Plus drôle sera la chute.

Gwen Berrou qui vient d’obtenir un Magritte pour son rôle dans le film « Les Géants » est d’abord comédienne au théâtre. Sur le thème prétexte de la chute, elle a élaboré un spectacle insolite et quelque peu insolent qui nous interroge à propos de l’art de la scène.

Dans la lignée des réalisations inclassables d’une Isabelle Wéry, voici « Fall into the show », une sorte de pseudo-fourretout qui reste cohérent sous des apparences de dispersion. Car dans ce cas-ci, l’affirmation ‘tout ce qui semble faux est vrai’ vaut bien ‘tout ce qui semble vrai est réellement faux’.

Le ton est pressenti dès le préambule. Sous des apparences de spontanéité, une employée du lieu de représentation vient expliquer au public, installé en demi-cercle autour de petites tables, le jeu auquel il va participer de manière interactive et aléatoire. Elle poursuit en précisant que la comédienne (c’est-à-dire elle-même en fait) va précisément venir expliquer ce qui vient d’être dit.

Elle recommence donc en endossant ce nouveau rôle. Puis recommence en précisant qu’il vaut mieux, vu les circonstances, qu’elle parle à la première personne plutôt que de pour suivre en disant « elle » au lieu de « je ». D’où, à nouveau, les explicitations redonnées, pimentées de variations sur un comique de répétition.
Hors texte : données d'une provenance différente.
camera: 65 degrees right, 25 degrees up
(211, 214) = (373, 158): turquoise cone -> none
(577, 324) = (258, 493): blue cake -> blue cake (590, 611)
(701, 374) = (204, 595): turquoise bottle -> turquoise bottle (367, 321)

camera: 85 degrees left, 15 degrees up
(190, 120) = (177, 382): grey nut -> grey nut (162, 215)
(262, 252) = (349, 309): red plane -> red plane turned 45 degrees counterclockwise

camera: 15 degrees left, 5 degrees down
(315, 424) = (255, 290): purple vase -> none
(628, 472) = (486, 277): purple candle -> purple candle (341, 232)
Chaque tablée devra élire démocratiquement un délégué chargé de tirer sur une des floches* qui pendent au-dessus des spectateurs, ce qui provoquera la chute de quelques accessoires, lesquels serviront à nourrir une improvisation. Ce qui provoque quelque confusion, conciliabules, négociations parmi l’assistance avant des commentaires de l’actrice.

Cet usage de la démocratie terminé, elle se lance dans un discours sur le théâtre. Elle a choisi de le pratiquer dans le langage ampoulé, apanage de tous les spécialistes englués dans leur jargon professionnel de linguistes, de psycho-sociologues, de théoriciens de la structure ou de la psychanalyse. Très vite, évidemment, l’accumulation rend les propos caricatures de ce qu’ils prétendent signifier. Et deviennent fort drôles pour qui en perçoit le deuxième, voire le troisième degré.
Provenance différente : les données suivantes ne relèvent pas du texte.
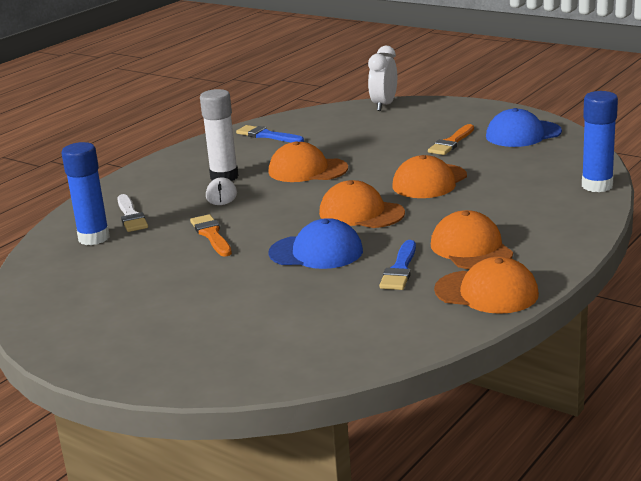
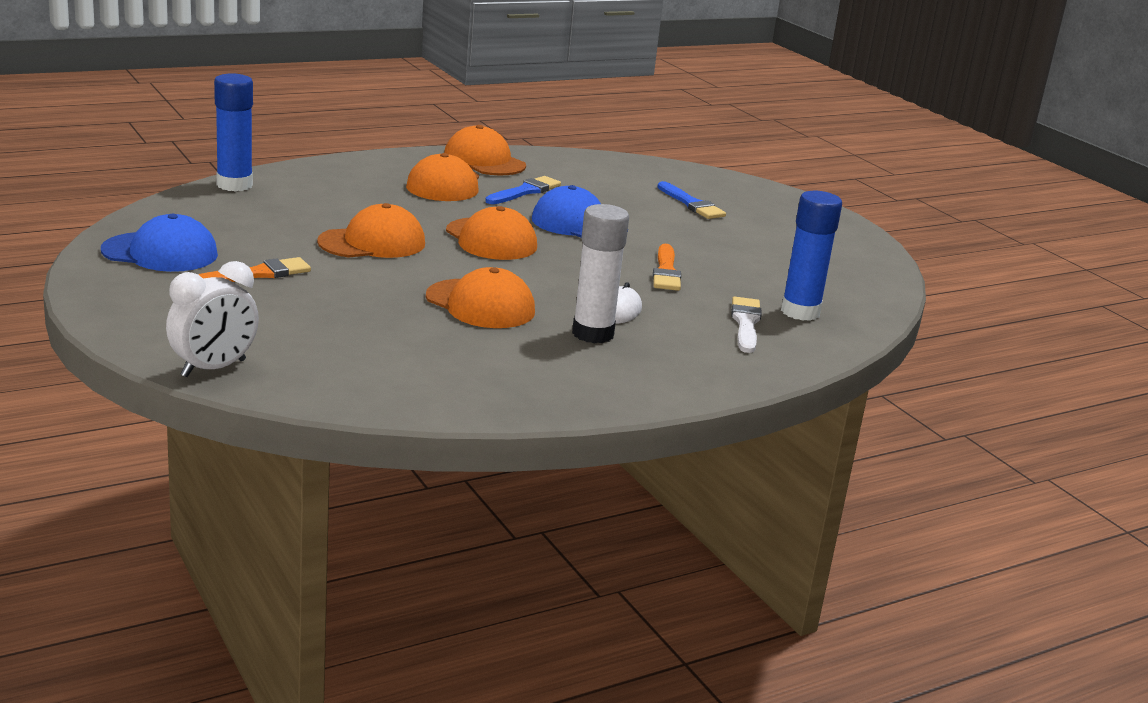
camera: 160 degrees left, 0 degrees up
(267, 135) = (463, 381): blue brush -> blue brush (691, 204)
Un engagement corporel et vocal permanent

Au fil des séquences, introduites par un jingle dansant et très dansé, façon émission télé enregistrée en public, plusieurs ‘élus’ déclenchent la tombée du haut des cintres d’une série d’éléments inducteurs d’un sketch. C’est l’occasion pour Berrou de parcourir avec virtuosité une palette théâtrale polychrome en prenant pour fil rouge des chutes en tous genres.

Tour à tour, elle incarne et parodie des genres dramatiques différents. Tragédie classique, comédie, avant-garde, lecture publique, mime, chorégraphie, performance y passent. Le travail sur la voix, sur le corps vient à la rescousse d’un engagement total dans ce seule-en-scène, accompagné seulement d’un machiniste préposé aux éboulis d’accessoires et à la manipulation à vue d’effets spéciaux comme la tombée d’une neige de plumes. La bande son sert par moment de partenaire en dédoublant les mots d’un monologue afin de le transformer en dialogue décalé.

Les amoureux du spectacle vivant, les amateurs de mise en abyme y trouvent assurément leur compte. Les autres, s’ils se laissent porter par le talent de la meneuse de soirée, auront le plaisir d’un humour à la fois pasticheur et incisif.